As writers, we usually don’t get to see into each other’s creative process. We see the final product or perhaps a semi-polished version read aloud in a writer’s group, but rarely do we get a peek at the raw material.
My rough drafts come out of my writing notebook. To make it, I decorated a composition book with a collage of pictures meaningful to me and covered it all with contact paper to protect it. There are pictures of the Eiffel Tower, Amsterdam, an elephant, and a forest covered in snow. They remind me of places I’ve been and things I’ve seen. There are also words pasted on: “Places to play,” “Let your voice be heard,” and “Forever Art” to inspire me.

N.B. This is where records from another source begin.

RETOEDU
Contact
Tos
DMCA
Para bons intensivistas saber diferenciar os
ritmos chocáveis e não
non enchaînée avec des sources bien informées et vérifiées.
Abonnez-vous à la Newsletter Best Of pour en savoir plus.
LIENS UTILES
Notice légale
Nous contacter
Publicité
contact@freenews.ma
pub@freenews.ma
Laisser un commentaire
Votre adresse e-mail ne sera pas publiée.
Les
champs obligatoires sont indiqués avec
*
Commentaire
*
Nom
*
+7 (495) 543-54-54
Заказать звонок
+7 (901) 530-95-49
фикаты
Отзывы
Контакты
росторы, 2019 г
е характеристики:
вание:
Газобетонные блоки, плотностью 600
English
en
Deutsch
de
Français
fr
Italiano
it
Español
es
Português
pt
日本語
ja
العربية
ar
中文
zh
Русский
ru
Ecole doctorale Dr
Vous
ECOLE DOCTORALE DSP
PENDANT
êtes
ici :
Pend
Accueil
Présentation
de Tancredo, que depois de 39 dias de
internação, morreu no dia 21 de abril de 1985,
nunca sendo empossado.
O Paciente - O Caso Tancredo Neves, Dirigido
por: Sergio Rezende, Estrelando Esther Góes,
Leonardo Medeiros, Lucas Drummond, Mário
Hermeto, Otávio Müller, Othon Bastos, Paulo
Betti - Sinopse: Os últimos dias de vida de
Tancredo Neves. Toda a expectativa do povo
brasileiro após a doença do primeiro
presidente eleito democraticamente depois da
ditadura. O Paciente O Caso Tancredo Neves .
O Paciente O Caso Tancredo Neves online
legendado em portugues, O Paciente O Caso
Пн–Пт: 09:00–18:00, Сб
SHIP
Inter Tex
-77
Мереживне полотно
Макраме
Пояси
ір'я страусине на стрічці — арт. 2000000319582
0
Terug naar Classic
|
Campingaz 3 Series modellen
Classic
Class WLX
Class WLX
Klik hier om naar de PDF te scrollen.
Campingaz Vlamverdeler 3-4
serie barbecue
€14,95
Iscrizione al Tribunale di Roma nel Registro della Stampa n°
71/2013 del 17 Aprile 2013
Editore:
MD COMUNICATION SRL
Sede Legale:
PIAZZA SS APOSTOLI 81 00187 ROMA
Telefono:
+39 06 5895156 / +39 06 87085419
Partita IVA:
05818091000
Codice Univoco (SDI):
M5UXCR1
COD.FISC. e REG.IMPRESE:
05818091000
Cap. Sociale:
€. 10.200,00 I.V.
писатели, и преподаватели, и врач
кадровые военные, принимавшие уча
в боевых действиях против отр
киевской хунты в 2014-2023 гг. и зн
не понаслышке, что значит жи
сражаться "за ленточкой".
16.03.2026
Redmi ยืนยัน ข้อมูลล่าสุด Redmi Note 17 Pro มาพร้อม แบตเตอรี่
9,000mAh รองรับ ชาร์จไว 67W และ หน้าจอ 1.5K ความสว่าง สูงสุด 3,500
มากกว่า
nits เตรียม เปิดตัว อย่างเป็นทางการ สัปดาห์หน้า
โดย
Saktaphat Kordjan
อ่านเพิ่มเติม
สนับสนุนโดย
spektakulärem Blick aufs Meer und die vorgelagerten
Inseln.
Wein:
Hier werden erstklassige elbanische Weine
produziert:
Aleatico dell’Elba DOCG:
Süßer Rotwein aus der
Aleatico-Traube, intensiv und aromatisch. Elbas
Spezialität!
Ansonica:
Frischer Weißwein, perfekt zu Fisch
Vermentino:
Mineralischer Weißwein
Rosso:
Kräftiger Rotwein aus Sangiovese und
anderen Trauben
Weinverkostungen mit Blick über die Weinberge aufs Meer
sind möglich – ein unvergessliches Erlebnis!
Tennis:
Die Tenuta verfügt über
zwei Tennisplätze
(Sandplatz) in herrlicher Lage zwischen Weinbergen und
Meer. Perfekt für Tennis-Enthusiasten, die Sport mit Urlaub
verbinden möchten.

Ever since I made it, it’s been the notebook I pick up whenever I want to write a new poem or when I long to explore an idea. The edges are now dog-eared and worn. The notebook has gone wherever I’ve traveled and is often in my workbag when I go about my day. Many of the poems from my third poetry book can be found here as well as many going into the fourth. Some of them are easy to read while others are covered with arrows, words crossed out, and writing on the side to the point only I can decipher the final lines. My editors, when looking at the notebook, commented on how my writing is shockingly small. There are bits of phrases scattered here and there in the margins – phrases I heard on the radio, read in a book, or thought of myself that I wanted to use as ideas for later. It’s my continual source of inspiration.
I love this notebook. I can pour into it my thoughts and feelings and only type out on my computer what is worth developing. As a writer, this notebook is where my heart is. It’s become like a highly valued friend and I know when I open it, I am completely free to be myself. I can experiment, try new ideas, and write about whatever themes I want.
This raw creativity is where a writer should start: a place where you are free to be yourself and express what is inside. Jack London once said: “Keep a notebook. Travel with it, eat with it, sleep with it. Slap into it every stray thought that flutters up into your brain. Cheap paper is less perishable than gray matter, and lead pencil markings endure longer than memory.”
For some reason, writing a poem in my notebook is easier than on a computer. I love refining a poem as I type it up in Word but the raw material always feels better to me written in pencil between my mosaic of pictures. Every writer has their own way of doing things. They find what works for them. Having a notebook in which to spill it all out as if to a friend is mine.